Top Continental Holdings Corp (CHC, 欣陸控股) officials yesterday pledged that the company would emerge stronger from overseas investment losses last year that saw the group’s profitability plummet 95 percent from its 2018 earnings.
Profitability last year was NT$97 million (US$3.23 million), or earnings per share (EPS) of NT$0.12, compared with NT$1.94 billion and EPS of NT$2.36 the previous year.
As of this year, losses linked to projects in India and overseas investments would no longer impact the group’s civil engineering subsidiary, Continental Engineering Corp (CEC, 大陸工程), CHC chief executive Cindy Chang (張方欣) told a media briefing in Taipei ahead of the group’s annual shareholders’ meeting on Friday next week.
The conglomerate also owns Continental Development Corp (CDC, 大陸建設) and HDEC Corp (欣達環工), which specializes in wastewater treatment.
ENGINEERING PLANS
CEC chief executive officer Simon Buttery said that the company closed last year with a NT$70 billion backlog, equivalent to three-and-a-half years of turnover, and in line with its strategic business growth plan through 2025.
A sizeable proportion of the backlog came from new contracts, including the Taoyuan MRT Project and Nangang Depot Public Housing project, Buttery said.
He is confident Taiwan would make further investment in civil infrastructure, he added.
NEW OPPORTUNITIES
CEC would explore civil opportunities related to conventional and renewable energy, as well as business opportunities from building demand in the residential and hospitality sectors, he said.
The COVID-19 pandemic has disrupted supply of construction materials and workers for projects in Hong Kong, but the situation might stabilize in the second half of the year, Buttery said.
To mitigate the global shortage of construction manpower, CEC is looking at new technologies to reduce its dependence on human labor, he said.
CDC chairman Christopher Chang (張良吉) said the group’s development arm sold NT$5.9 billion of properties in Taiwan last year, a 28 percent increase from 2018.
PROPERTY DEVELOPMENT
CDC plans to launch projects valued at NT$28 billion this year, he said.

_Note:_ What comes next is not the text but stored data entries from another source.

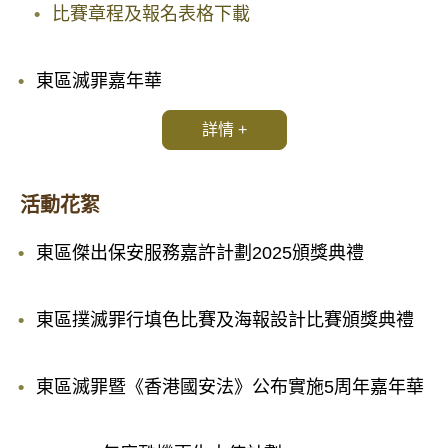
比賽章程及報名表格下載
東區滅罪嘉年華
詳情 +
活動花絮
東區傑出保安服務嘉許計劃2025頒獎典禮
東區撲滅罪行填色比賽及海報設計比賽頒獎典禮
東區滅罪暨《香港國安法》公布實施5周年嘉年華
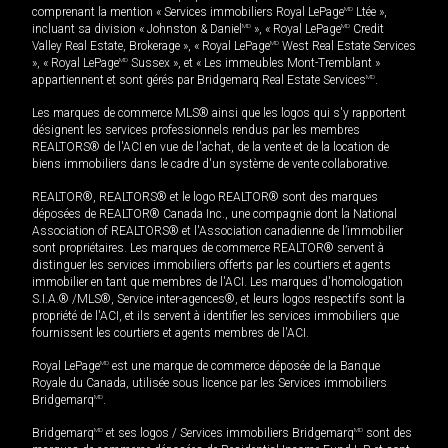
comprenant la mention « Services immobiliers Royal LePage
MD
Ltée »,
incluant sa division « Johnston & Daniel
MD
», « Royal LePage
MD
Credit
Valley Real Estate, Brokerage », « Royal LePage
MD
West Real Estate Services
», « Royal LePage
MD
Sussex », et « Les immeubles Mont-Tremblant »
appartiennent et sont gérés par Bridgemarq Real Estate Services
MD
.
Les marques de commerce MLS® ainsi que les logos qui s'y rapportent
désignent les services professionnels rendus par les membres
REALTORS® de l'ACI en vue de l'achat, de la vente et de la location de
biens immobiliers dans le cadre d'un système de vente collaborative.
REALTOR®, REALTORS® et le logo REALTOR® sont des marques
déposées de REALTOR® Canada Inc., une compagnie dont la National
Association of REALTORS® et l'Association canadienne de l’immobilier
sont propriétaires. Les marques de commerce REALTOR® servent à
distinguer les services immobiliers offerts par les courtiers et agents
immobilier en tant que membres de l'ACI. Les marques d'homologation
S.I.A.® /MLS®, Service inter-agences®, et leurs logos respectifs sont la
propriété de l'ACI, et ils servent à identifier les services immobiliers que
fournissent les courtiers et agents membres de l'ACI.
Royal LePage
MD
est une marque de commerce déposée de la Banque
Royale du Canada, utilisée sous licence par les Services immobiliers
Bridgemarq
MD
.
Bridgemarq
MD
et ses logos / Services immobiliers Bridgemarq
MD
sont des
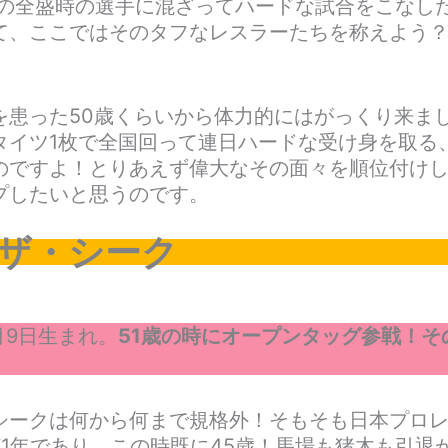
半の全盛時の選手に混ざってハードな試合をこなし
て、ここではそのタフなレスラーたちを称えよう
を患った50歳くらいから体力的にはがっくり来ま
タイツ1枚で全国回って連日ハードな受け身を取る
のですよ！とりあえず偉大なその面々を順位付け
プしたいと思うのです。
ザ・シーク
6月9日生まれ。
51歳の時にオープンタッグ参戦！そ
。
シークは何から何まで規格外！そもそも日本プロ
971年であり、この時既に45歳！馬場も猪木も引退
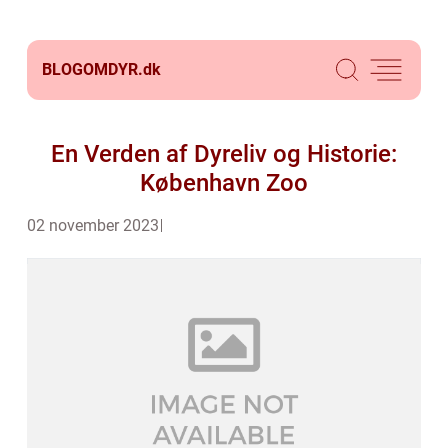
BLOGOMDYR.
dk
En Verden af Dyreliv og Historie:
København Zoo
02 november 2023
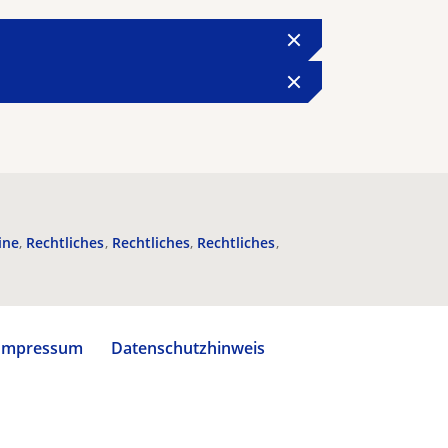
ine
Rechtliches
Rechtliches
Rechtliches
Impressum
Datenschutzhinweis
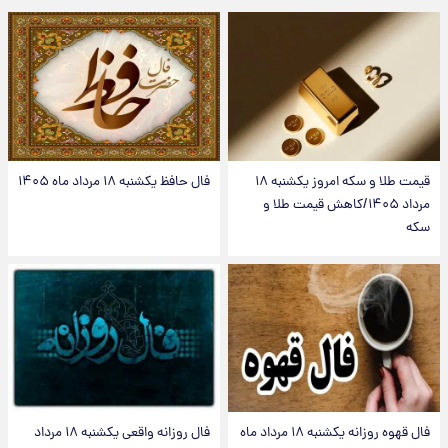
قیمت طلا و سکه امروز یکشنبه ۱۸
فال حافظ یکشنبه ۱۸ مرداد ماه ۱۴۰۵
مرداد ۱۴۰۵/کاهش قیمت طلا و
سکه
فال قهوه روزانه یکشنبه ۱۸ مرداد ماه
فال روزانه واقعی یکشنبه ۱۸ مرداد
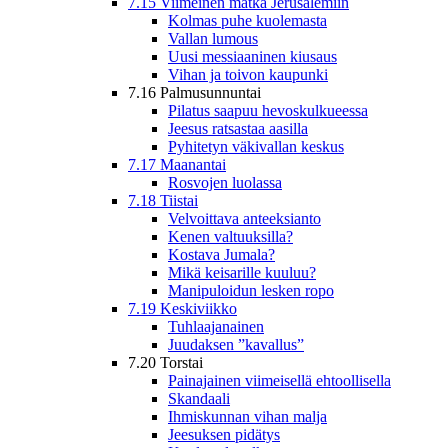
7.15 Viimeinen matka Jerusalemiin
Kolmas puhe kuolemasta
Vallan lumous
Uusi messiaaninen kiusaus
Vihan ja toivon kaupunki
7.16 Palmusunnuntai
Pilatus saapuu hevoskulkueessa
Jeesus ratsastaa aasilla
Pyhitetyn väkivallan keskus
7.17 Maanantai
Rosvojen luolassa
7.18 Tiistai
Velvoittava anteeksianto
Kenen valtuuksilla?
Kostava Jumala?
Mikä keisarille kuuluu?
Manipuloidun lesken ropo
7.19 Keskiviikko
Tuhlaajanainen
Juudaksen ”kavallus”
7.20 Torstai
Painajainen viimeisellä ehtoollisella
Skandaali
Ihmiskunnan vihan malja
Jeesuksen pidätys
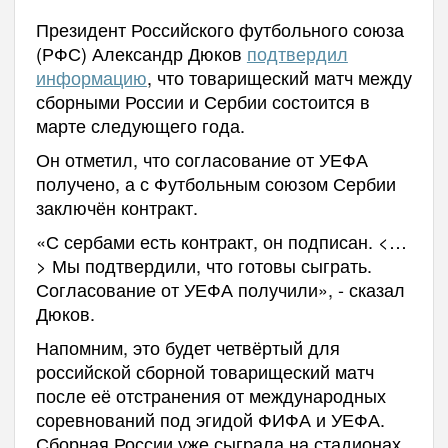
Президент Российского футбольного союза
(РФС) Александр Дюков
подтвердил
информацию
, что товарищеский матч между
сборными России и Сербии состоится в
марте следующего года.
Он отметил, что согласование от УЕФА
получено, а с Футбольным союзом Сербии
заключён контракт.
«С сербами есть контракт, он подписан. <…
> Мы подтвердили, что готовы сыграть.
Согласование от УЕФА получили», - сказал
Дюков.
Напомним, это будет четвёртый для
российской сборной товарищеский матч
после её отстранения от международных
соревнований под эгидой ФИФА и УЕФА.
Сборная России уже сыграла на стадионах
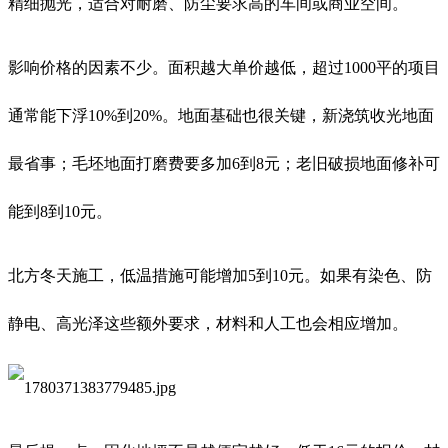
精细抛光，适合对耐磨、防尘要求高的车间或商业空间。
影响价格的因素不少。面积越大单价越低，超过1000平的项目
通常能下浮10%到20%。地面基础也很关键，新浇筑收光地面
最省事；毛坯地面打磨费要多加6到8元；老旧破损地面修补可
能到8到10元。
北方冬天施工，低温措施可能增加5到10元。如果有染色、防
静电、高光泽这些额外要求，材料和人工也会相应增加。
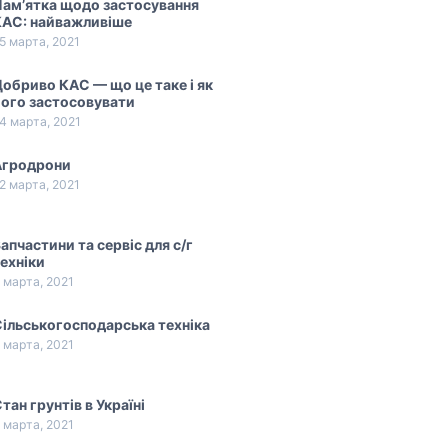
ам’ятка щодо застосування
КАС: найважливіше
5 марта, 2021
обриво КАС — що це таке і як
ого застосовувати
4 марта, 2021
Агродрони
2 марта, 2021
апчастини та сервіс для с/г
ехніки
 марта, 2021
ільськогосподарська техніка
 марта, 2021
тан грунтів в Україні
 марта, 2021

It has sold 80 percent of an upcoming residential complex in New Taipei City’s Sindian District (新店) in less than three months, despite the virus outbreak, Christopher Chang said.
A luxury home project in Taipei’s Songshan District (松山) has been 90 percent sold, he said, adding: “The results show locations matter.”
The pandemic is pushing back construction on mixed-use complexes in San Francisco and Malaysia, but construction might resume later this month, he said.
The group has proposed distributing a NT$0.5 per share cash dividend, despite last year’s lackluster earnings.